I am also practical. And I am not an extremist either. I have eaten at McDonald's, I love coffee. I used to have a terrible battle with nicotine (which I have happily conquered entirely), and when I'm not trying hard to eliminate bad stuff from my diet, I am happily eating crap food. My mothering is not consistently granola, because nothing's more fun than taking the kids to Southern Barbeque (it's the only food we all agree on as being awesome), and I'm not the type of mom who is a martyr for her kids. I don't make them tons of special things because they don't like the food I'm making, I never really played with them because it kind of bores me (though we love reading together), I think sometimes a little negligence is a good thing, as I have a hard time indulging kids who need constant attention, and I smell lies. Or at least my kids think I do. I tell them lies smell like the worst farts. If I suspect a lie I just start sniffing, and the expression on their faces let me know if I'm right.

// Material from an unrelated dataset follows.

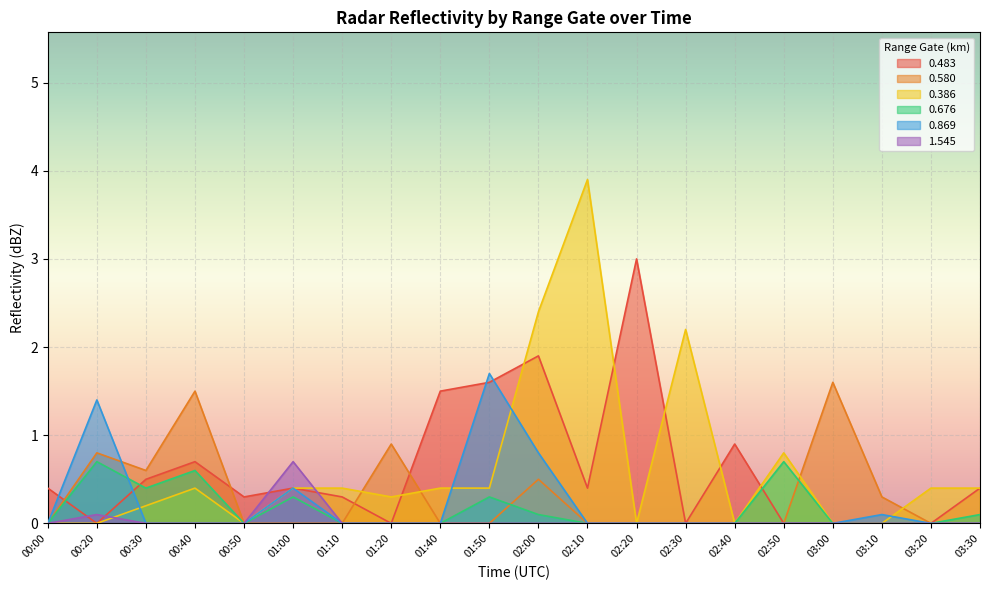

What are all the series names shown in the legend?

0.483, 0.580, 0.386, 0.676, 0.869, 1.545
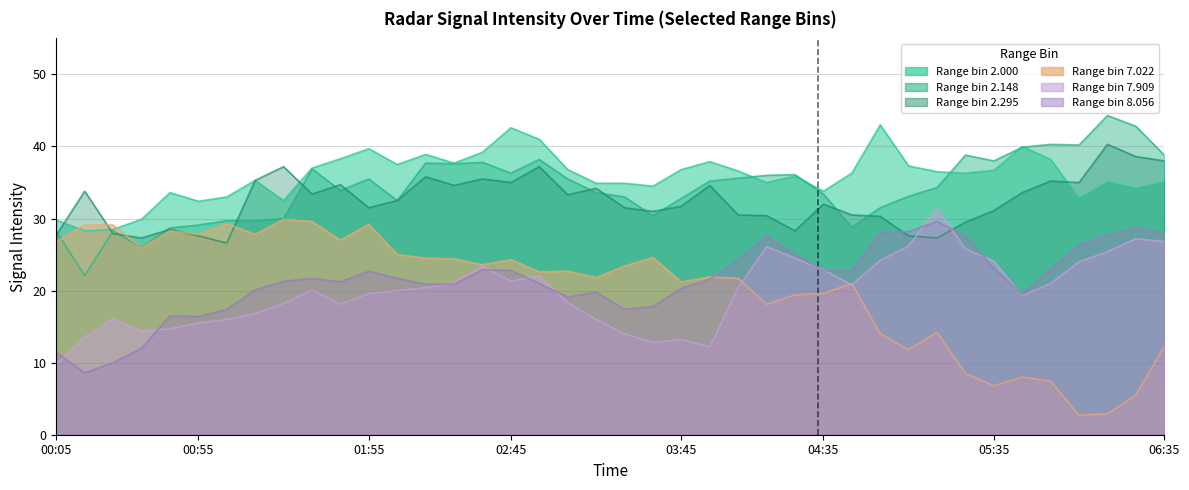

Which has a higher value, 2016/05/18 01:25 or 2016/05/18 00:05?

2016/05/18 01:25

I'm really weak in some areas. I am rotten at policing the kids to clean up after themselves. Probably they take after me. I'll admit, our house is a pit of mess and chaos much of the time, but hey, they haven't shut us down yet. I'm not great with helping with homework. They help each other. And I admit I don't really get hung up on grades. I don't care if my kids are thought of as the smartest or most creative, or worry how old they are when they toilet train, or how many languages they speak by the time they're five months old. By the time we're adults, those things mean jack anyway. I much prefer nurturing their emotional intelligence. I figure their natural curiosity and enjoyment of all things intellectual develops individually when they find something they're interested enough in. Luckily, I seem to have some pretty smart cookies on my hands, though it's not always reflected in the grades of some of them...and frankly, I'm not so invested in that. I'm strict about some things (the movies and tv they watch) and not so much about others (okay, you can clean your room tomorrow). Do I think I'm a good mom? I think I do okay, though there are days I feel like the mom of all moms, or other days I feel like I never should have been allowed to have kids. I struggle to find balance, as every mom does.

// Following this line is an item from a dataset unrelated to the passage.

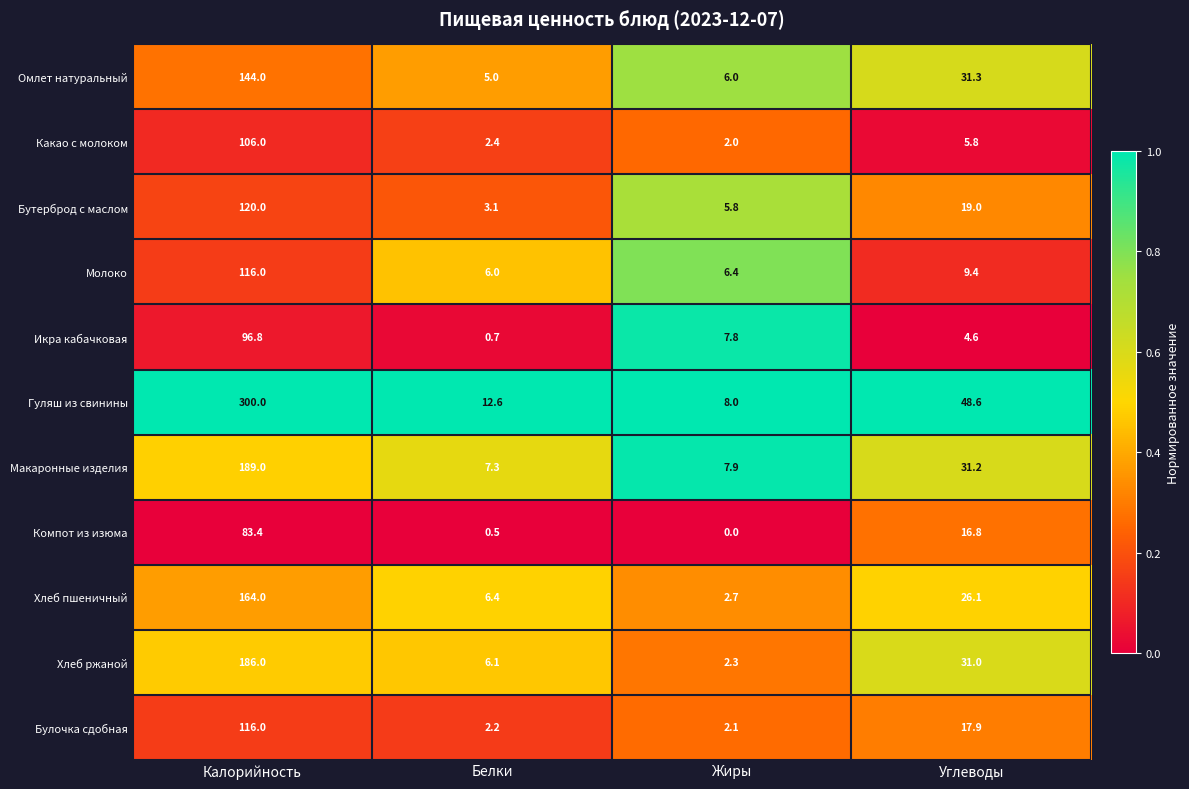

What is the difference between the maximum and minimum values in the Какао с молоком series?

104.0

A bit about my education: I studied many things in university, from philosophy to English literature, to creative writing, to Western civilization. I never got a degree though, because I got knocked up, became a doula, and never looked back. Though I my not have a university degree, I have a LOT of training under my belt in various forms of bodywork, psychotherapy, breastfeeding and birth support, and am staunchly auto didactic in many things ranging from Ayurveda, knitting, instrument playing, and herbal stuff.

I have been working as a doula for eighteen years. I am most fortunate to work with the most phenomenal team of doulas a girl could ask for. Not only are they all amazing doulas, they are dear friends. I could send out a mass SOS email saying, "I'm in a bad space. Spa and brownies NOW" and barring any births, kid gastros or important recitals, they'd be there. It's a great thing.

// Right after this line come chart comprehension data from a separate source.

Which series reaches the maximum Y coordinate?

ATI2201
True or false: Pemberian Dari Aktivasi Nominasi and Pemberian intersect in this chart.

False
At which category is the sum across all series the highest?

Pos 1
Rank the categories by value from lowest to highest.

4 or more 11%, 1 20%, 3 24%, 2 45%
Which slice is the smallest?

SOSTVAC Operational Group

My husband Mitchell and I have been together for twenty-one years. What keeps us together is the fact he knows how to make me laugh my head off and ground me when I'm off the wall. We love to browse through fancy food shops. He has always been in support of my work and my way of mothering. We share an adoration of the same kinds of music, are GREAT traveling together, and always snuggle when we watch movies. We fight sometimes and bicker quite a lot in the stress of what is, by today's standards, a large-ish family, but "I love you" is said at least once per day, and usually more than that. We are looking forward to spending our post parenting years exploring the world. We have not done enough traveling, as we've been parenting young children since we were very young.


Anyhoo, that's a bit about me. Off to fold a week's worth of laundry. Check back soon! I will write periodically when something tickles my funny bone or stokes my ire.